SOURCE TEXT:
Lecture 12: Markov Chains

Author

Junaid Hasan

Published

July 19, 2021

Markov Chains: Introduction

Let us start with an example.
Suppose we want to model the weather in Seattle
Say there are three possibilities
S: Sunny
C: Cloudy
R: Rainy

Weather Example

Suppose we look at the historic data and make the following observation:
Probability of sunny day following a rainy day is 0.3.
Probability of cloudy day following a rainy day is 0.4.
Probability of rainy day following a rainy day is 0.3.
We can get this probability by taking a note of data for say the past 100 years.

Example contd..

Suppose we collect all the data in a matrix:
\[\begin{array}{c|c c c} & S & C & R \\\hline S & 0.4 & 0.4 & 0.2 \\ C & 0.2 & 0.5 & 0.3 \\ R & 0.3 & 0.4 & 0.3 \end{array}\]
On the left column is the current state
On the top row is the next state
The matrix gives the probability from current state to next state.

Stochastic Matrix

The matrix \[\begin{pmatrix} 0.4 & 0.4 & 0.2 \\ 0.2 & 0.5 & 0.3 \\ 0.3 & 0.4 & 0.3 \end{pmatrix}\]
is called a stochastic matrix.
Notice the \((i,j)\)th entry gives the probability to go from \(i\) to \(j\).
The rows sum to \(1\) (since we must go from current state to some other state).
The columns may not sum to 1 because some states may be more likely

Assumptions

Notice that the matrix being finite and having constant numbers makes two assumptions
The number of states is finite.
The probability of going from one state to another does not depend on the entire history, it only depends on the current state.

State Diagram

Instead of a matrix we can associate a state diagram
State Diagram
Note that it is a directed graph, with weights and self-loops.

More info

Suppose we ask the question:
What is the chance it is sunny two days from now, given it is rainy today? Or maybe ten days from now ?

MATERIAL PROVIDED:

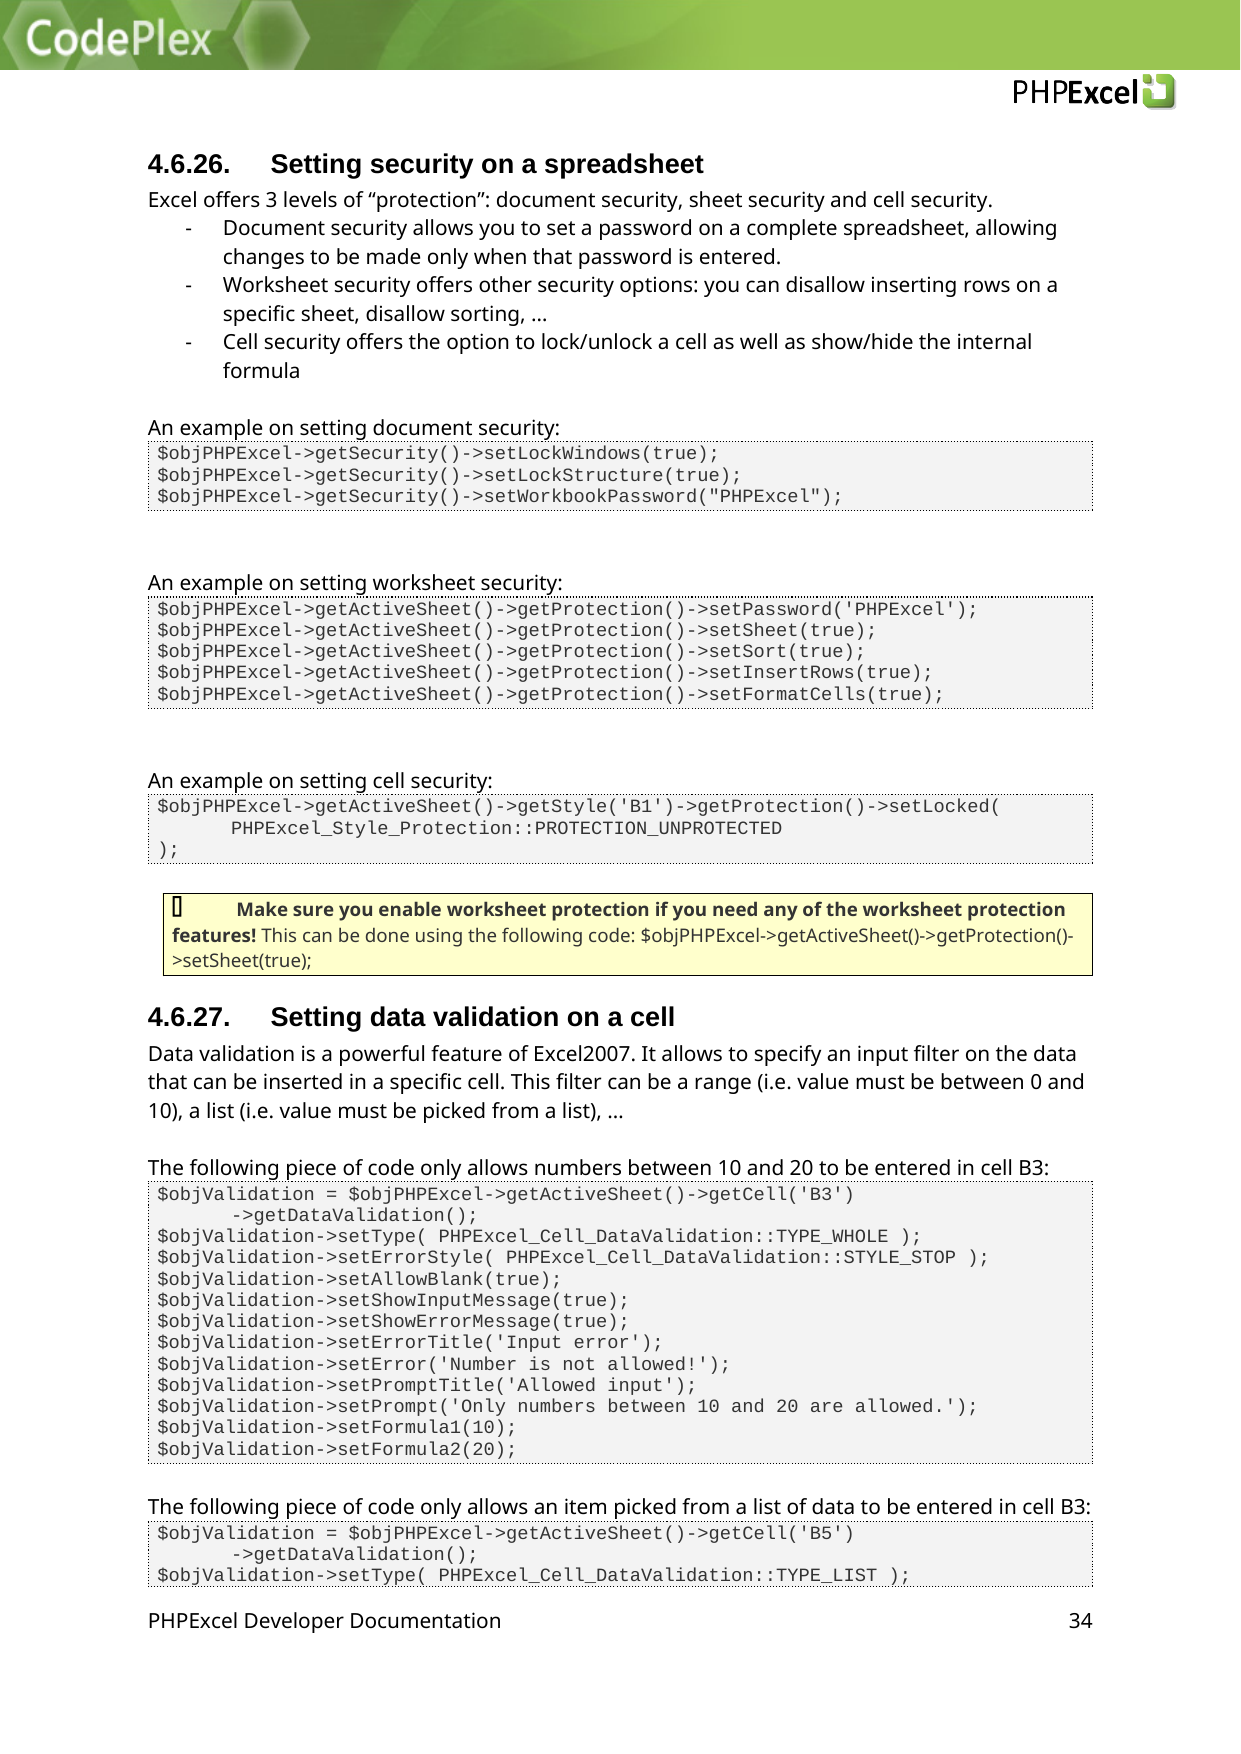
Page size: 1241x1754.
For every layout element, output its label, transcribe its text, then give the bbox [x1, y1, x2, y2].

EXERCISES TO COMPLETE:
(1) Reproduce the passage from the Markov chains lecture notes between "The rows sum" and "states is finite.", inclusive.
(2) Condense the paragraph of the Markov chains lecture notes that begins "Suppose we look at the historic data" into a short bulleted list that keeps its main facts.
(3) Write the next part of the Markov chains lecture notes, picking up after their final sentence.

ANSWERS TO EACH TASK:
(1)
The rows sum to \(1\) (since we must go from current state to some other state).
The columns may not sum to 1 because some states may be more likely

Assumptions

Notice that the matrix being finite and having constant numbers makes two assumptions
The number of states is finite.

(2)
- Historic weather data, such as records from the past 100 years, give the probabilities for the day after a rainy day:
  - Sunny: 0.3
  - Cloudy: 0.4
  - Rainy: 0.3

(3)
A more general question is what is the probability any given day is rainy, sunny, cloudy? If at all it can be determined.

Question

Lets address the question:
chance it is sunny two days from now, given it is rainy today?
It can be sunny two days from now given its rainy today in the possible ways:
R -> S -> S
R -> C -> S
R -> R -> S

Computation

From the matrix \[\begin{pmatrix} 0.4 & 0.5 & 0.2 \\ 0.2 & 0.5 & 0.3 \\ 0.3 & 0.4 & 0.3 \end{pmatrix}\]
R -> S -> S has probability \(0.3 \cdot 0.4 = 0.12\)
R -> C -> S has probability \(0.4 \cdot 0.2 = 0.08\)
R -> R -> S has probability \(0.3 \cdot 0.3 = 0.09\)
These events are disjoint so the probability that it is sunny two days from now given rainy today is by
adding we get \(0.12+0.08+0.09 = 0.29\)

Observation

Can we do it in a smarter way.
Notice that the previous calculation resembles Matrix multiplication.
Let us look at the matrix more carefully \[A = \begin{pmatrix} 0.4 & 0.4 & 0.2 \\ 0.2 & 0.5 & 0.3 \\ 0.3 & 0.4 & 0.3 \end{pmatrix}\]
What will \(A^2\) tell us?
It tells us given a current state what will be the next state after 2 days.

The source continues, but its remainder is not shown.